Reputation: 21
I've been trying to create a roll-playing game for a little over a year now, and I thought a good way to test it and flesh it out a bit would be to turn it into a Dungeons and Dragons variant. However, the inherent problem with using a DnD setup is that there's a lot to keep track of, to the point where it becomes impossible for a single person to do by themselves. As such, I thought of writing a C# program to help.

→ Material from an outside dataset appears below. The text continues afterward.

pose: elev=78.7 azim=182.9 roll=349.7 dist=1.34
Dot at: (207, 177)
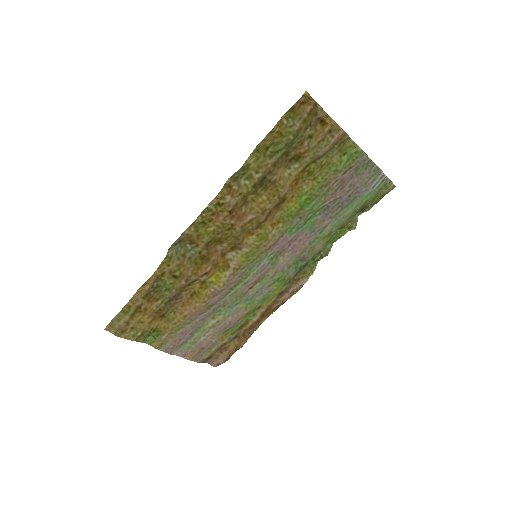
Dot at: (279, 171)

I ran into this problem when I tried using a series of PictureBox objects to represent the spaces on the map where characters can move. I wanted to use PictureBoxes because that would allow me to use images to represent terrain and characters occupying the given space. However, the map I am using is roughly 46 x 75 1-inch squares, totaling 3450 PictureBoxes. This, understandably, slows the application down so much that it actually freezes for minutes at a time while it redraws the map every so often.
I tried two solutions. First, I tried using a Panel object for its free scrolling capabilities in the hopes that the application wouldn't have to redraw the whole map, but rather only the subset of PictureBoxes visible at that time. This helped only a little, and not enough to make the application usable. Second, I looked online, including this forum, and found people having similar problems. However, the problems they were having were entirely unrelated to mine (aside from the whole slow redraw thing) and thus the solutions didn't really apply to me. I did see a few recurring lines that I tried:
this.SetStyle(ControlStyles.AllPaintingInWmPaint, true);
this.SetStyle(ControlStyles.OptimizedDoubleBuffer, true);
this.SetStyle(ControlStyles.ResizeRedraw, true);
I'm not really sure what they do, but they did help a bit. I am still seeing way too much lag, though.
I'm out of ideas at the moment. Is there a better control I could use or a different way of drawing? Thanks in advance for your help!
Upvotes: 1
Views: 1256
Reputation: 39268
I would try to develop a solution that only renders the images that are visible on the screen at any given time. Images should only be rendered when you scroll them into focus. This is a common technique since rendering UI is usually the slowest operation by far. I would bind a view model object to the visible objects, which means you only have to render a subset of the images instead of the entire screen.
Grids with endless scroll sometimes use this approach.